As goals go, “relevance” is pretty hard to define objectively, and for that reason pretty easy to overlook if missed — more so, anyway, than preventing teen pregnancy and STDs. Nobody quoted in the Times article predicts with any confidence that if kids pay more attention in class because the teacher responds frankly and non-judgmentally to their questions about X, then they’ll take him more seriously when he lectures them on the dangers of Y. The worst-case scenario that justifies the pleasure-based curricula, that porn will teach kids bad lovemaking habits that they’ll need a lifetime to unlearn, sounds a bit by the way, not to mention farfetched. Judging by the titles in Barnes & Noble alone, continuing adult sex ed is a growing industry. Why strangle it, as it were, in its crib?

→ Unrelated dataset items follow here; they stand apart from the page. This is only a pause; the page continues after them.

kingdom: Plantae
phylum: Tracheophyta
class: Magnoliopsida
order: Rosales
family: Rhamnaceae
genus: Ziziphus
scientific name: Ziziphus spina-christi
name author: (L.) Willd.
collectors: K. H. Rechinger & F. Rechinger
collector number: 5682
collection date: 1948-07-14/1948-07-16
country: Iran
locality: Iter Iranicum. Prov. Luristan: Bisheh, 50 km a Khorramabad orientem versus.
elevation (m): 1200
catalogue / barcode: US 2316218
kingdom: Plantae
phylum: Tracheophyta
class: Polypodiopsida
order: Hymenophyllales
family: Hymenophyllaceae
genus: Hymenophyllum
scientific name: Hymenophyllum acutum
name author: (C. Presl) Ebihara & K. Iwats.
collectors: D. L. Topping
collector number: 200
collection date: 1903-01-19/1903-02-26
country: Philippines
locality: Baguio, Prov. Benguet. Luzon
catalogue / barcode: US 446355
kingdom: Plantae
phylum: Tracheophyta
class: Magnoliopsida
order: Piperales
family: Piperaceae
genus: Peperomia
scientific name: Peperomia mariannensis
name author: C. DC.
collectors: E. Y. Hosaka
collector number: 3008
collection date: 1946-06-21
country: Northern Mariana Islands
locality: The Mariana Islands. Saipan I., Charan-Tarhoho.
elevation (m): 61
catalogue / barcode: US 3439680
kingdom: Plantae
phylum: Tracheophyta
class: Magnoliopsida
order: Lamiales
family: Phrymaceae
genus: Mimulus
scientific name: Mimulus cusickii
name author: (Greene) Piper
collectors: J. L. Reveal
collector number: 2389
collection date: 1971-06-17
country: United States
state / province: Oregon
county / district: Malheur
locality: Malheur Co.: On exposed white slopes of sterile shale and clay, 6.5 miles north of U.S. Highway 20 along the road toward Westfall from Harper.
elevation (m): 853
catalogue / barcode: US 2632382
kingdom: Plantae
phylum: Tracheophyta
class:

In horse races with clearly defined markers, abstinence-only programs have shown some evidence of effectiveness. According to a National Institute of Mental Health study published last year, a sample of 662 African-American middle-schoolers, aged 10 to 15, was divided into four groups. Members of the group that learned sex ed through a two-year program stressing abstinence reported having had sex at significantly lower rates than any of the others. Researchers obtained their data through students’ self-reporting, so the possibility remains that abstinence-only programs simply teach kids to be sneaks. Still, if Florence King was right when she wrote that hypocrisy is a synonym for civilization, that might not be a bad start.